# [参考文本]
从零开始机器学习（机器学习监督学习之线性回归损失函数及可视化梯度下降线性回归的平方误差损失函数 lab实验）

文章目录

机器学习定义
监督学习之线性回归
损失函数及可视化
梯度下降
线性回归的平方误差损失函数
lab实验

机器学习定义

机器学习就是机器通过不断训练数据集从逐渐知道正确的结果

机器学习包括监督学习和非监督学习

监督学习：需要输入数据和结果数据来不断训练学习

监督学习包括回归和分类

回归是结果是连续的，不是有限的

分类是结果是离散的，是有限的

非监督学习：只需要输入数据来学习

例如聚类（将某类输入数据分一组，另外一类数据分一组）

监督学习之线性回归

线性回归：就是根据一组输入数据和输出数据的对应关系进而得到当输入数据为其他时依然能得到可靠输出数据的函数关系（函数是直线的）

如上图通过一些关于面积和价格的数据集得到这两个之间线性关系

损失函数及可视化

损失函数即cost function

这里m是数据集的个数

可以发现通过损失函数的定义发现如果损失函数的值越小那么对应的Model函数与真实数据集的数据对应关系越接近

可视化即用图的形式表示

当损失函数取不同的参数值，损失函数的值可能不同可能相同

当以参数为平面，损失函数的值为纵轴，便可得到可视化的立体图

对应的平面时可将相同值的损失函数的值的平面点连接起来，这样就形成了等值线

梯度下降

作用：得到最小损失函数（不仅仅是线性回归）的值的参数取值

原理：每次微微改变参数使得尝试降低损失函数的值，最终使得其得到一个最小值

类似在损失函数可视化图中从某个位置跑到最低处

损失韩式对某个参数求导就是损失函数对某个参数的偏导数

学习率：是一个固定的值

学习率如果过大，那么会导致w变化幅度过大，会在局部最小左右跳转，甚至离局部最小越来越远

学习率如果过小，那么会导致w变化幅度过小，要花很多步骤才会到达局部最小

偏导数会自动变化，当越接近局部最小时，对应的偏导数也会越小。此时学习率就算不变，但w的变化也会更小

线性回归的平方误差损失函数

下图是递归下降的算法具体实现

如下图如何得到相关偏导数

并且平方误差损失函数的可视化图是凹面图，即只有一个局部最小（即全局最小），而其他损失函数的可视化可能是类似丘陵，存在很多局部最小，从不同的参数位置开始递归下降可能得到不同的局部最小

lab实验

scatter 函数来绘制散点图。

# [条目]
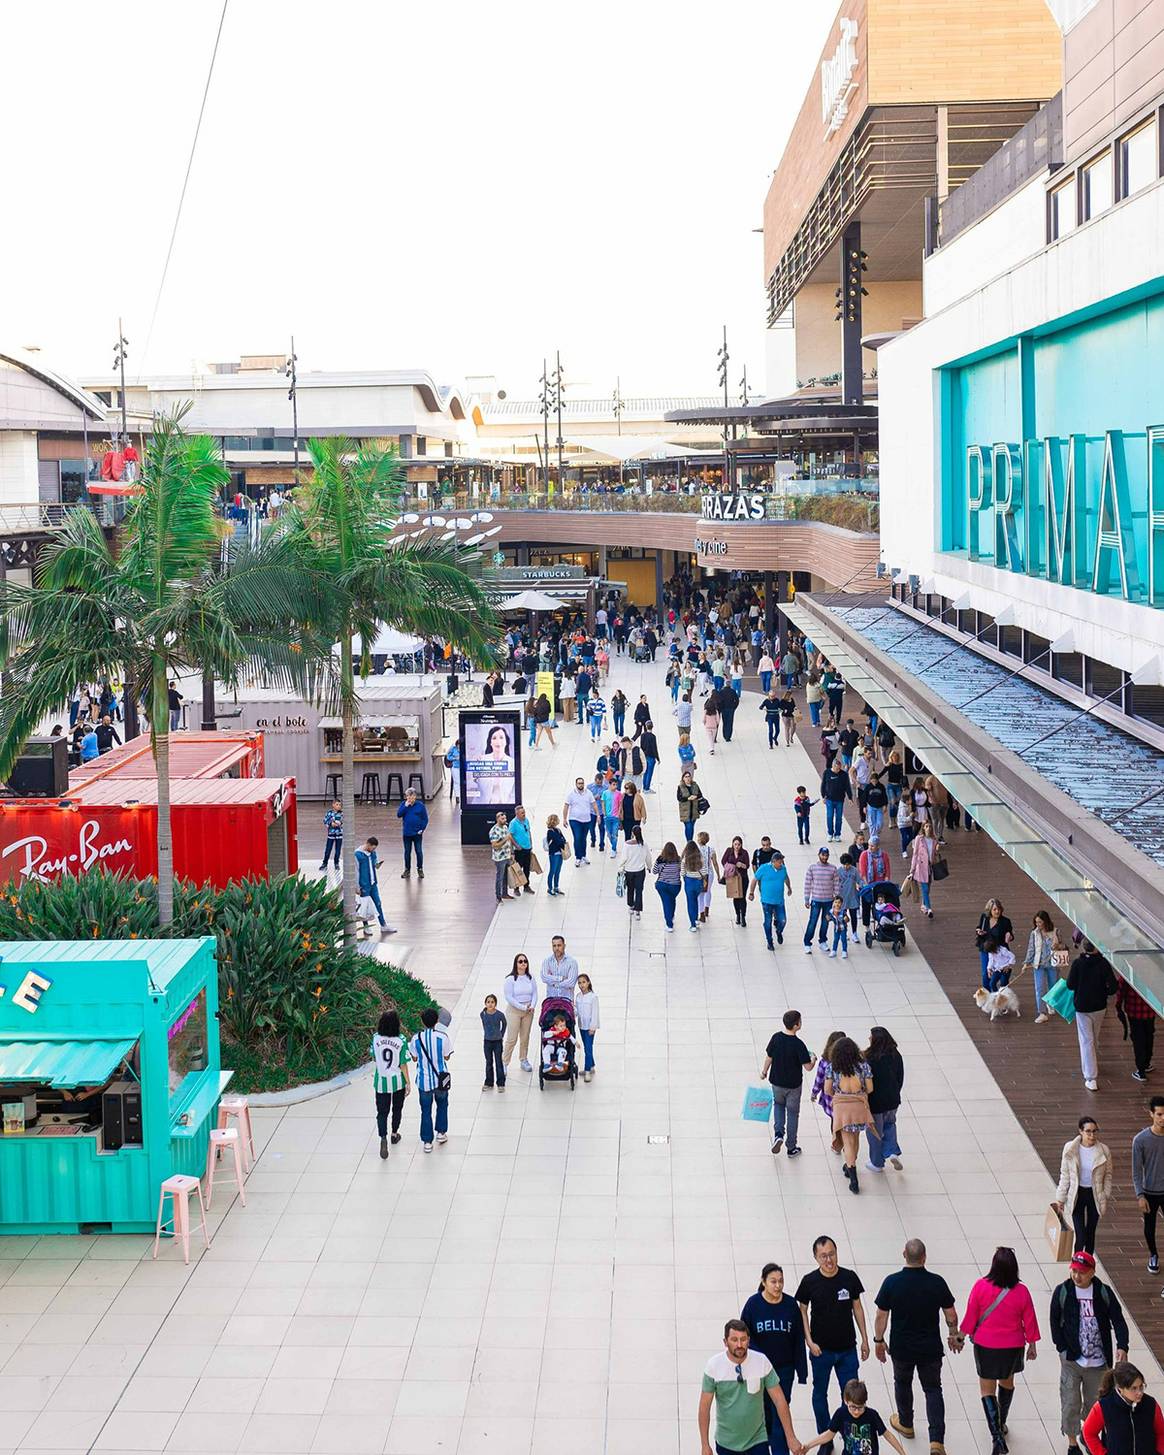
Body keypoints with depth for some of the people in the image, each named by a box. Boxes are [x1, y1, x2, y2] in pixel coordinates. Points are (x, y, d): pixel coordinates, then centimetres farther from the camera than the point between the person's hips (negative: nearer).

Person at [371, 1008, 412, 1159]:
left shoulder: (376, 1039, -12)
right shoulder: (401, 1041, -19)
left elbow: (374, 1059, 2)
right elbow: (403, 1065, -13)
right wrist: (408, 1083, -2)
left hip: (381, 1081, 1)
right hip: (398, 1081, -1)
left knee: (382, 1112, 6)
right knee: (397, 1109, 23)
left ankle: (383, 1138, -13)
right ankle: (394, 1134, 39)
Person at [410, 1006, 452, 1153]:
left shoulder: (416, 1038, -12)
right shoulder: (442, 1036, -15)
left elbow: (414, 1058, 1)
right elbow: (447, 1057, -4)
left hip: (424, 1080, 0)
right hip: (440, 1079, 0)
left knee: (426, 1110, 12)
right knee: (442, 1104, 26)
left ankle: (427, 1141, 14)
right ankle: (441, 1132, 31)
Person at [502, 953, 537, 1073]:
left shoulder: (530, 978, 3)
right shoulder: (510, 979, -11)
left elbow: (535, 994, 5)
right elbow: (509, 997, -13)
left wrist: (532, 1006, -13)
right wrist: (523, 1007, -16)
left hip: (528, 1011, 4)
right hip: (514, 1010, -4)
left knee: (525, 1037, 13)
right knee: (512, 1038, -6)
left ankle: (524, 1060, 26)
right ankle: (504, 1063, 2)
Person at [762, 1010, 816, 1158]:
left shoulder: (776, 1038, -13)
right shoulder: (798, 1044, -24)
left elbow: (769, 1058, -2)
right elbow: (808, 1067, -19)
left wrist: (764, 1071, 16)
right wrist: (813, 1059, 3)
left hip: (776, 1081, 3)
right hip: (794, 1084, -3)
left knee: (778, 1104, 28)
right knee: (792, 1113, 13)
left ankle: (778, 1134, 7)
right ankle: (792, 1148, 23)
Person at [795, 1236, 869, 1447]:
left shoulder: (849, 1277, -9)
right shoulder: (809, 1281, -13)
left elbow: (857, 1307, 3)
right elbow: (802, 1311, -2)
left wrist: (865, 1339, 5)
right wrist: (809, 1341, -9)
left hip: (847, 1348, 1)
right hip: (821, 1350, -1)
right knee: (820, 1393, 14)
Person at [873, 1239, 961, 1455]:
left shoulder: (892, 1282, -17)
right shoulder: (937, 1282, -14)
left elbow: (881, 1316, -9)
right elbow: (951, 1315, -3)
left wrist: (878, 1340, 5)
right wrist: (953, 1334, 15)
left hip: (901, 1348, 0)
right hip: (931, 1348, 0)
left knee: (902, 1383, 25)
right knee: (933, 1390, 12)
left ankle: (905, 1423, 45)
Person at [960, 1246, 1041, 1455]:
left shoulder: (981, 1287, -19)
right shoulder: (1022, 1291, -14)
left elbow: (971, 1315, -8)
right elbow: (1029, 1321, -3)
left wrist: (965, 1335, 8)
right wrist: (1032, 1344, 12)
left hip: (985, 1346, -2)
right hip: (1013, 1346, 2)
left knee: (987, 1390, 7)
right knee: (1007, 1383, 26)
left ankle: (997, 1436, -5)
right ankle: (1001, 1424, 43)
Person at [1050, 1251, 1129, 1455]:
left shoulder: (1104, 1292, -4)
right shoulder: (1062, 1292, -6)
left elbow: (1118, 1321, -4)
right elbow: (1055, 1322, 1)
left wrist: (1121, 1346, -19)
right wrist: (1063, 1349, -6)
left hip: (1098, 1361, 1)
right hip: (1071, 1360, -1)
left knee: (1095, 1402, 14)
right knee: (1070, 1403, 1)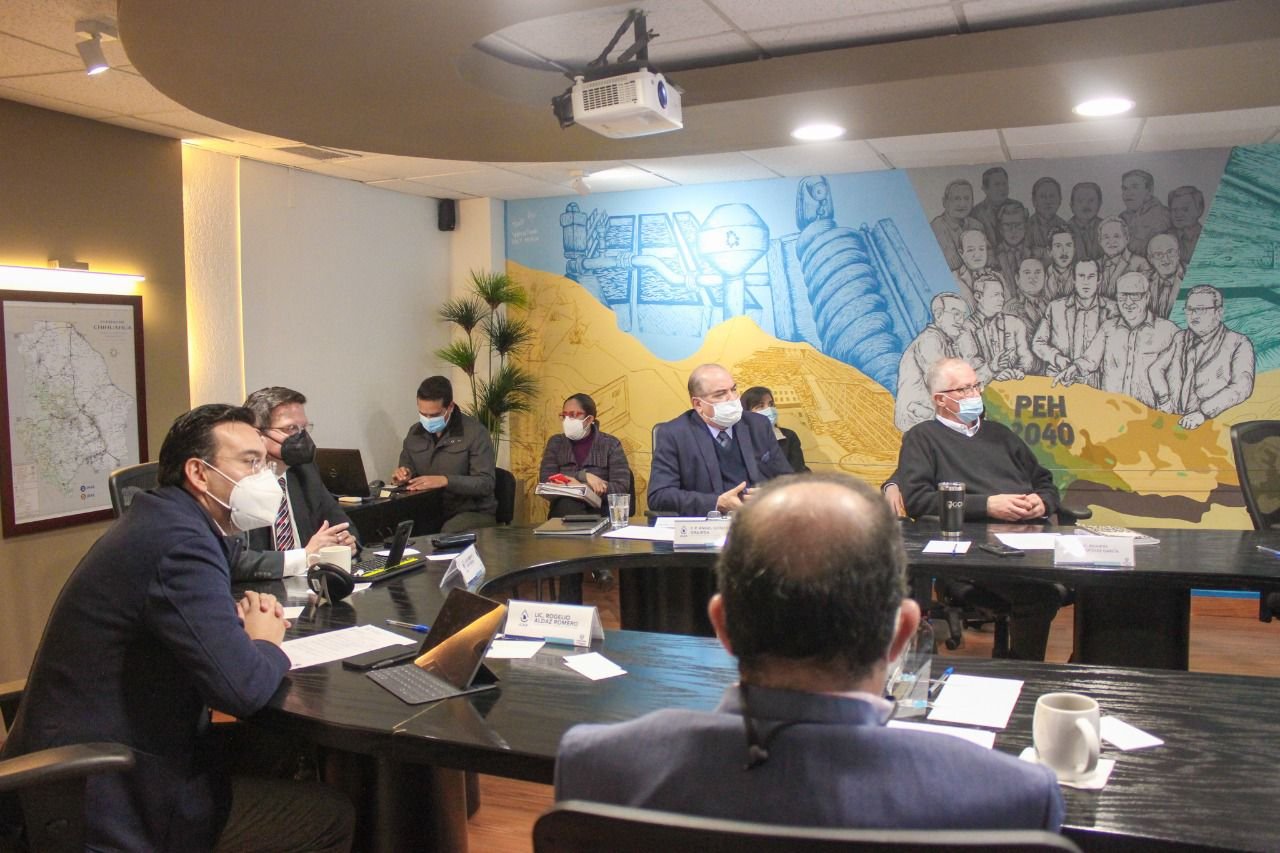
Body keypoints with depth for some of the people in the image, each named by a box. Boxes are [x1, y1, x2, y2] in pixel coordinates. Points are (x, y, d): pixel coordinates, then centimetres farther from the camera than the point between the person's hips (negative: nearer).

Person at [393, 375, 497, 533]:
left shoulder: (474, 432, -10)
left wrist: (445, 481, -29)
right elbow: (407, 471, 19)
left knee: (448, 535, -36)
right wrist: (403, 477, -6)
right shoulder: (415, 433, 9)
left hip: (473, 513, -5)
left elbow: (486, 483, -17)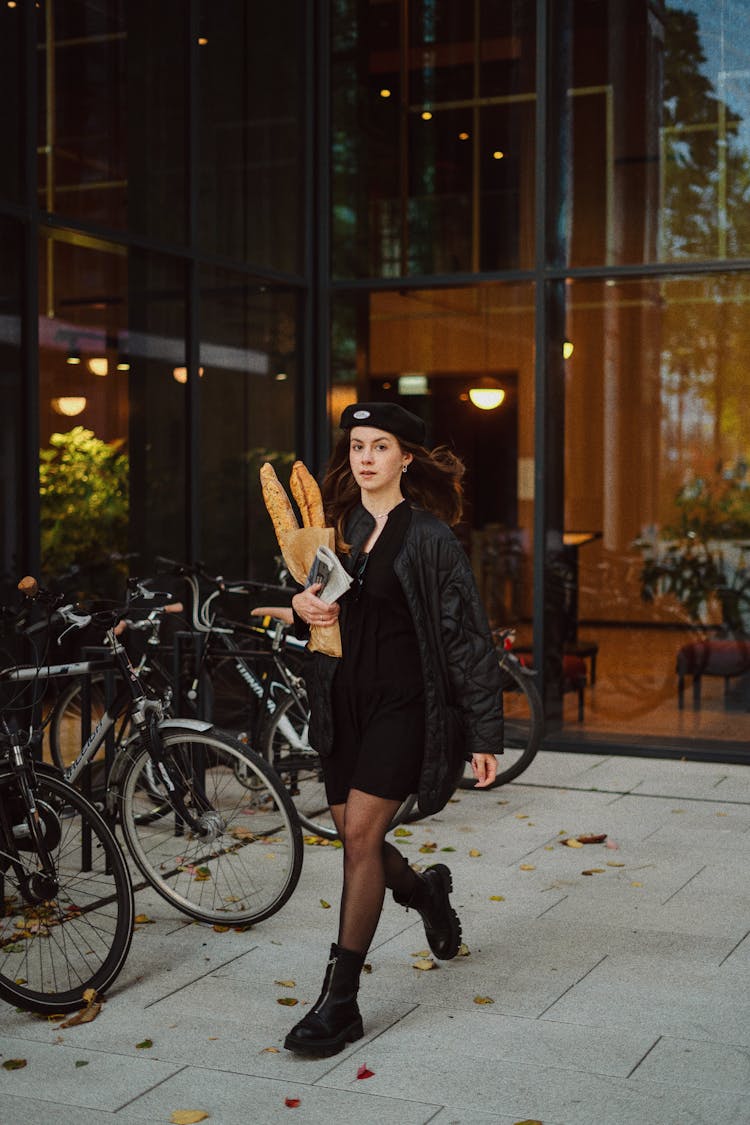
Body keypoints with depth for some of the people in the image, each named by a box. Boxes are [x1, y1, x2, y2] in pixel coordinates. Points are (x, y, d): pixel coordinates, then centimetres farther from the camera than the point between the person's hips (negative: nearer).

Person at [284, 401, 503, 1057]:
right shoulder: (338, 528, 10)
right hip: (343, 700, 6)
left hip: (405, 702, -6)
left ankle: (340, 1003, -5)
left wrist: (485, 735, -11)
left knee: (361, 832, -14)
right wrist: (302, 605, -5)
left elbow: (468, 638, -8)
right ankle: (427, 893, 44)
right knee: (355, 838, 10)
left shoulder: (429, 536, -7)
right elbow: (319, 619, 20)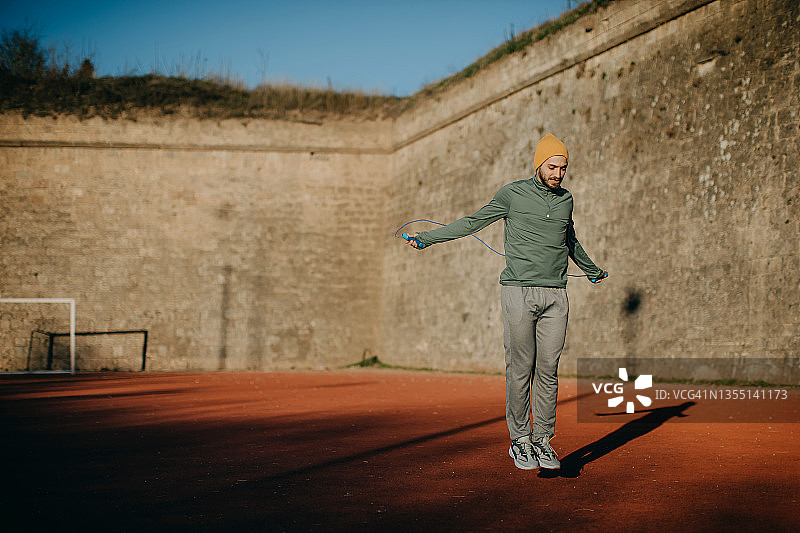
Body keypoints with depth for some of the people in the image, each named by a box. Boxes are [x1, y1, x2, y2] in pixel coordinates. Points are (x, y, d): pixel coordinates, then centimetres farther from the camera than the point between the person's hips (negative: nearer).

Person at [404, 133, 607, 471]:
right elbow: (473, 222, 8)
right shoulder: (513, 194, 2)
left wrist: (592, 270, 49)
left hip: (555, 295, 4)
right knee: (520, 369, -4)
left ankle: (543, 440, 9)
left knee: (548, 370, 1)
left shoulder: (565, 199, 15)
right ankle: (520, 441, 4)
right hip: (519, 293, -4)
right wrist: (426, 238, 4)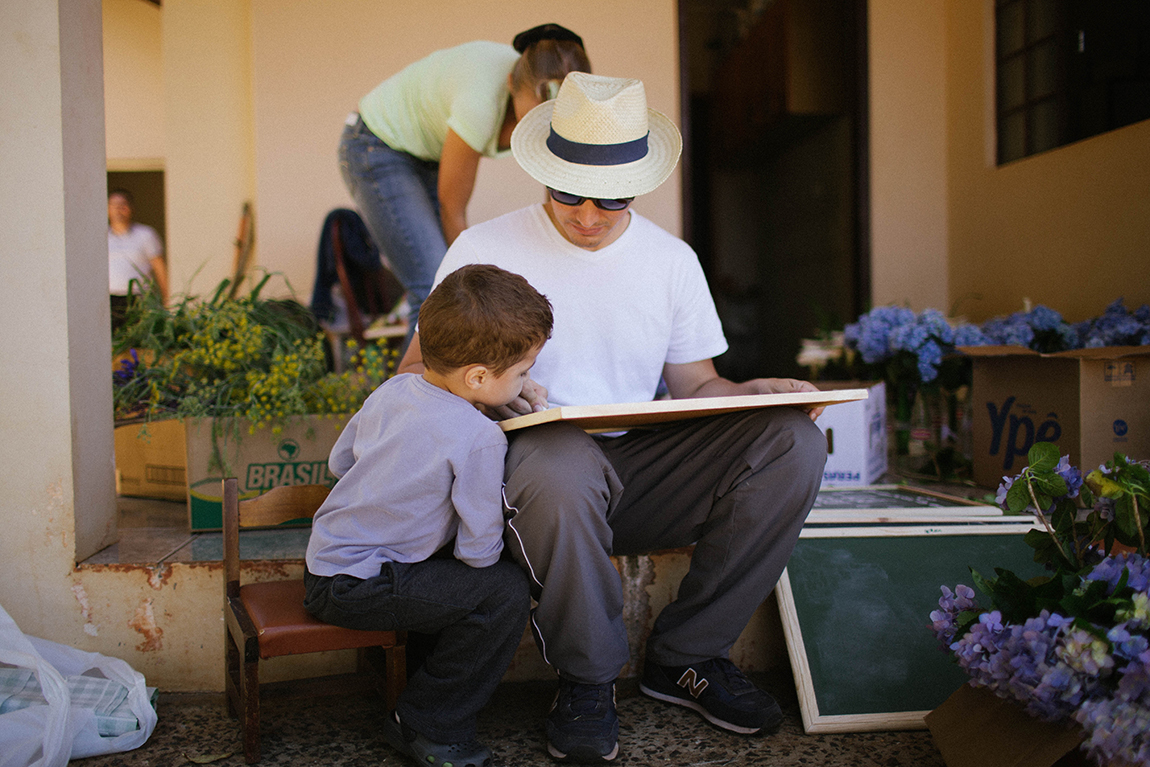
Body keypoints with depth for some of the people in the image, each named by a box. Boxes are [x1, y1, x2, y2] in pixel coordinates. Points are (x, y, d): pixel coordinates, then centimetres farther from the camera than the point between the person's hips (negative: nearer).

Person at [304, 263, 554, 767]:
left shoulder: (392, 389, 1)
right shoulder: (480, 437, -23)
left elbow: (339, 462, 15)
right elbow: (479, 551, -19)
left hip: (323, 559, 9)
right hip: (357, 587, -9)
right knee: (504, 590, -13)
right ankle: (426, 725, 1)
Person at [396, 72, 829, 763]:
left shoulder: (672, 260, 11)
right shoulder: (485, 250, -1)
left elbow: (696, 385, 15)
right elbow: (417, 374, 1)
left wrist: (758, 392, -7)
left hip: (640, 462, 4)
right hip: (536, 458, -4)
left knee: (795, 441, -17)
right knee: (562, 467, -40)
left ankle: (686, 655, -3)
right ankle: (587, 680, -11)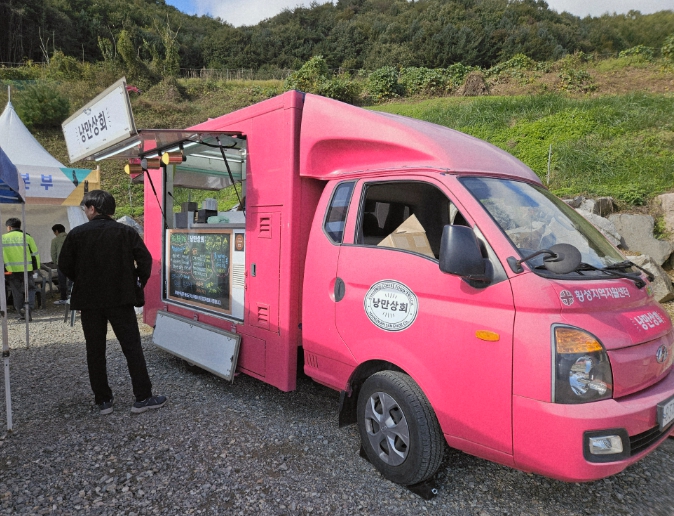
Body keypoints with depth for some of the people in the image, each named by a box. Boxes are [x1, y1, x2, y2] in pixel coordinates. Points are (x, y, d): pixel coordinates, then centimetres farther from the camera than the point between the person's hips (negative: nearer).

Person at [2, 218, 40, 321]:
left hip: (11, 270, 1)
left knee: (17, 292, 10)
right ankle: (29, 307, -17)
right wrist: (36, 268, 9)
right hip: (26, 269, -1)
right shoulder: (27, 237, 1)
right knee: (29, 289, 8)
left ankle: (22, 314, 13)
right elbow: (35, 254, 1)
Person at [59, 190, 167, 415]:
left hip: (89, 301, 1)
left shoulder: (77, 233, -3)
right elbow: (145, 259, -7)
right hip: (121, 299, 0)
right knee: (132, 347, 4)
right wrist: (137, 281, 10)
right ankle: (142, 398, 5)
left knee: (95, 351, 11)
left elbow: (65, 265, 1)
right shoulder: (126, 232, -3)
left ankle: (103, 400, 16)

# [任务 1]
请判断以下三项说法是否与机器学习笔记相符，逐项回答“是”或“否”，并一字不差地引用起决定作用的原文：(a) 分类的结果是连续的；(b) 学习率过小时，要花很多步骤才能到达局部最小；(c) 平方误差损失函数的可视化图中存在很多局部最小。
# [任务 2]
请从机器学习笔记中原样抄录“偏导数会自动变化，当越接近局”与“scatter 函数来绘制散点图。”之间的文字，首尾两处都要包括在内。
这些条目与此处内容无关。

# [回答 1]
(a) 否。原文：“分类是结果是离散的，是有限的”
(b) 是。原文：“学习率如果过小，那么会导致w变化幅度过小，要花很多步骤才会到达局部最小”
(c) 否。原文：“即只有一个局部最小（即全局最小）”

# [回答 2]
偏导数会自动变化，当越接近局部最小时，对应的偏导数也会越小。此时学习率就算不变，但w的变化也会更小

线性回归的平方误差损失函数

下图是递归下降的算法具体实现

如下图如何得到相关偏导数

并且平方误差损失函数的可视化图是凹面图，即只有一个局部最小（即全局最小），而其他损失函数的可视化可能是类似丘陵，存在很多局部最小，从不同的参数位置开始递归下降可能得到不同的局部最小

lab实验

scatter 函数来绘制散点图。